Work task a
Answer these questions about the review of Ibbetson Street #38:
(i) Who wrote the review?
(ii) Which month and year is the issue from?
(iii) Who translated the poem "Douceur"?

Document section
╭──
Ibbetson Street #38
Somerville, Mass.: Ibbetson Street
Press, 2015.
$10
ISBN 978-1-329-66814-0
Reviewed by David P. Miller
The November 2015 issue of Ibbetson
Street offers poetry and prose featuring a wide variety of
styles, approaches, subject matters, and moods. (Disclaimer: two of
my own poems have appeared in past issues, but nothing of mine
appears here.) It would require a most lengthy, and patience-testing,
review to cover everything. In addition to those discussed here,
notable contributions include poems by Marge Piercy and Ted Kooser,
an elegy for Hugh Fox by Eric Greinke and Glenna Luschei, and a
review by Lawrence Kessenich of Charlotte Gordon’s study, Romantic
Outlaws: The Extraordinary Lives of Mary Wollstonecraft and Her
Daughter Mary Shelley. We are also fortunate to have “Douceur,”
a poem by Haitian poet Ida Faubert, with a translation by Boston Poet
Laureate Danielle Legros Georges. This is part of an ongoing project
(see
http://www.friendsofsouthendlibrary.org/2013/09/danielle-legros-georgess-reading-of-her-recent-work-ranged-far-and-wide-including-translations-from-the-french-of-haitian-poet-ida-faubert/).
╰──
Dataset entries
╭──
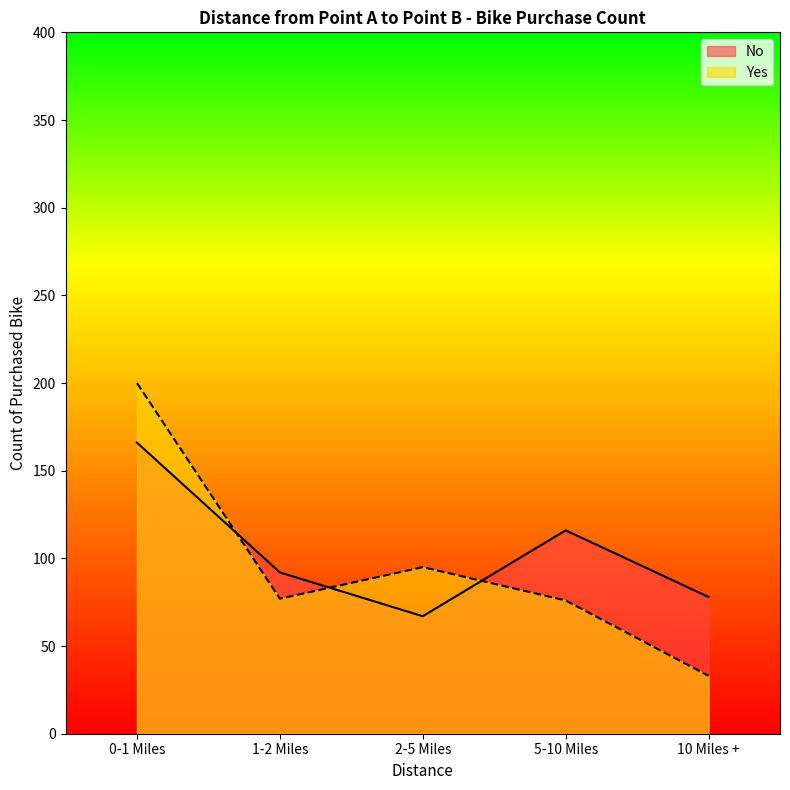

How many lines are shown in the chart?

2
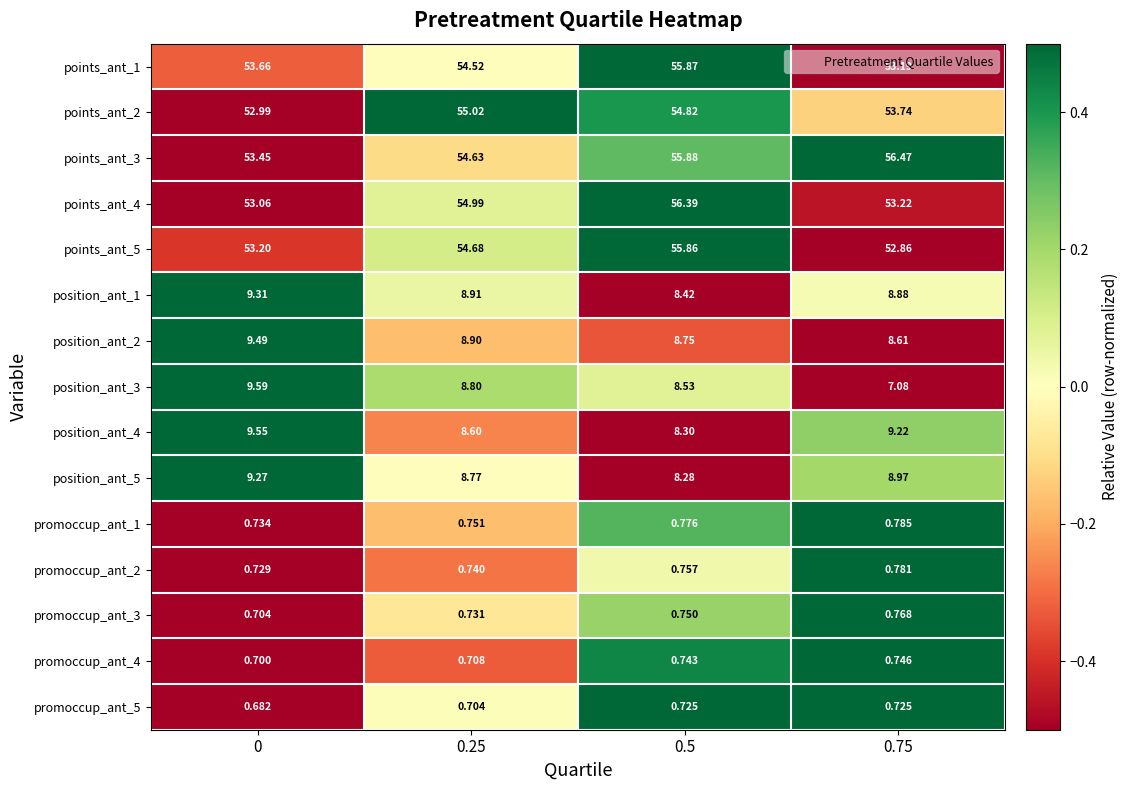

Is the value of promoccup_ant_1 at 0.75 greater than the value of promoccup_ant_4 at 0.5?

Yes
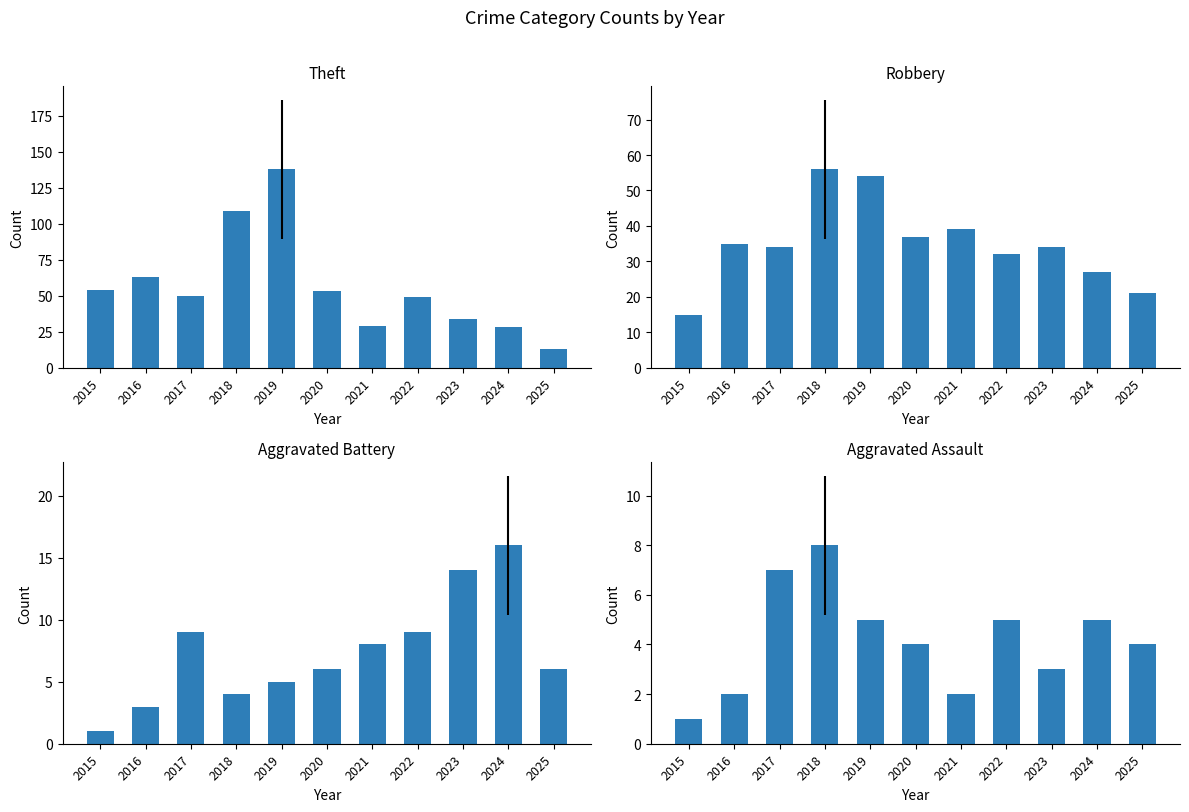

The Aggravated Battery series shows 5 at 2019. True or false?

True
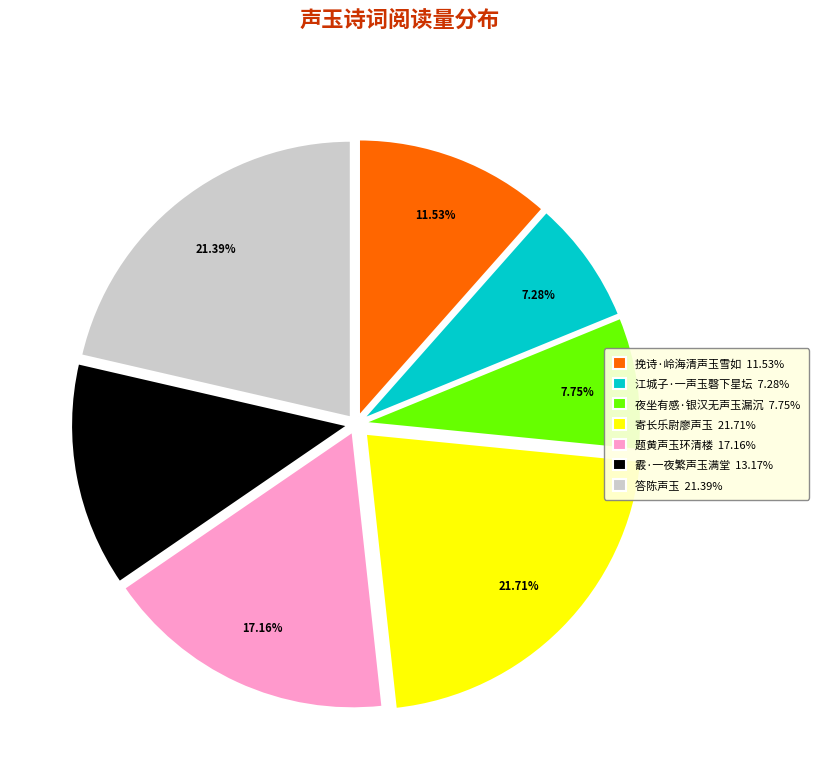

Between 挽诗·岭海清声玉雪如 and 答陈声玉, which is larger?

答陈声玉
╰──
╭──
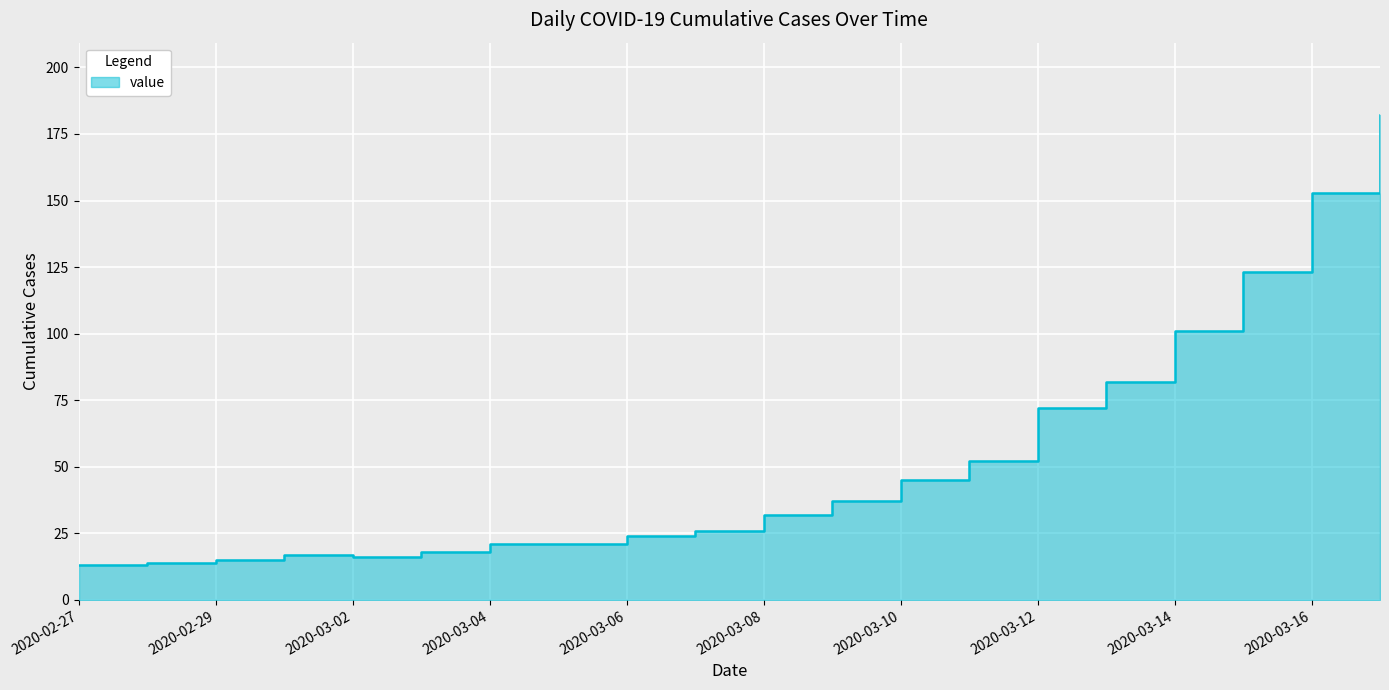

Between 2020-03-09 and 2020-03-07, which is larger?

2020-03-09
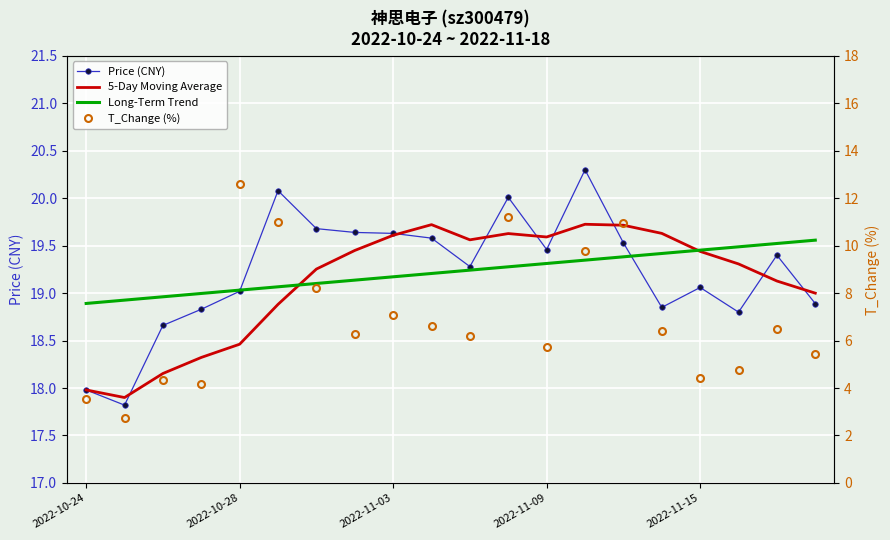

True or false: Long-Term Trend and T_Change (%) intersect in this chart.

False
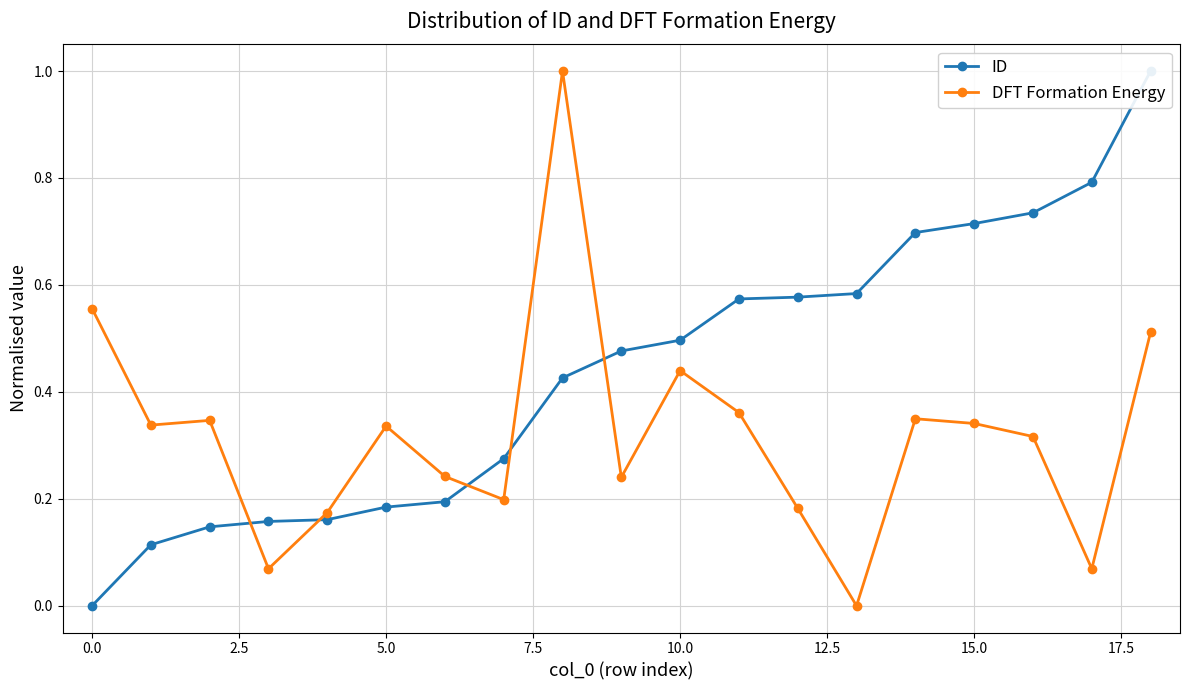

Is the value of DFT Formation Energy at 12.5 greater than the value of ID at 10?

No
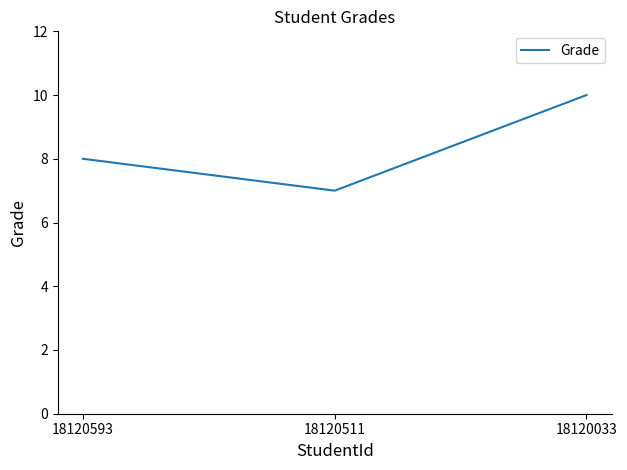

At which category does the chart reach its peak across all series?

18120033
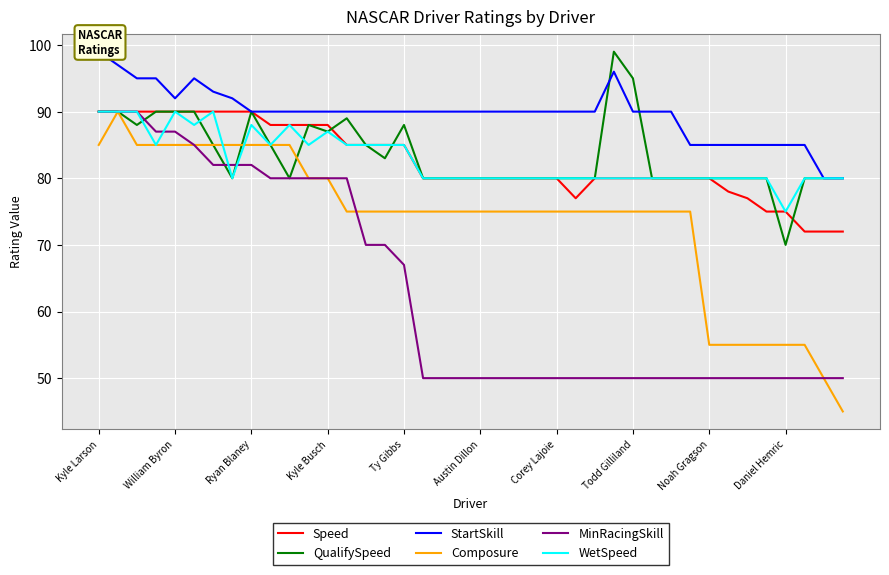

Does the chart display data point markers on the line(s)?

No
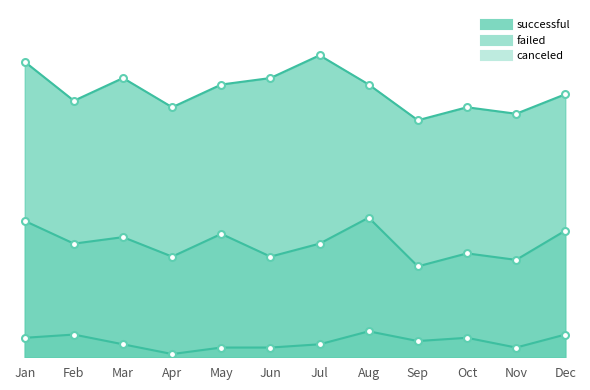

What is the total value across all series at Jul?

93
╰──
Work task b
From the records, copy the lines word for word, beginning at the line that has "How many lines are shown in the chart?" and stopping after the line that has "Between 挽诗·岭海清声玉雪如 and 答陈声玉, which is larger?". Leave the pictures out.

Exercise solution a
(i) David P. Miller
(ii) November 2015
(iii) Danielle Legros Georges

Exercise solution b
How many lines are shown in the chart?

2

Is the value of promoccup_ant_1 at 0.75 greater than the value of promoccup_ant_4 at 0.5?

Yes

The Aggravated Battery series shows 5 at 2019. True or false?

True

Between 挽诗·岭海清声玉雪如 and 答陈声玉, which is larger?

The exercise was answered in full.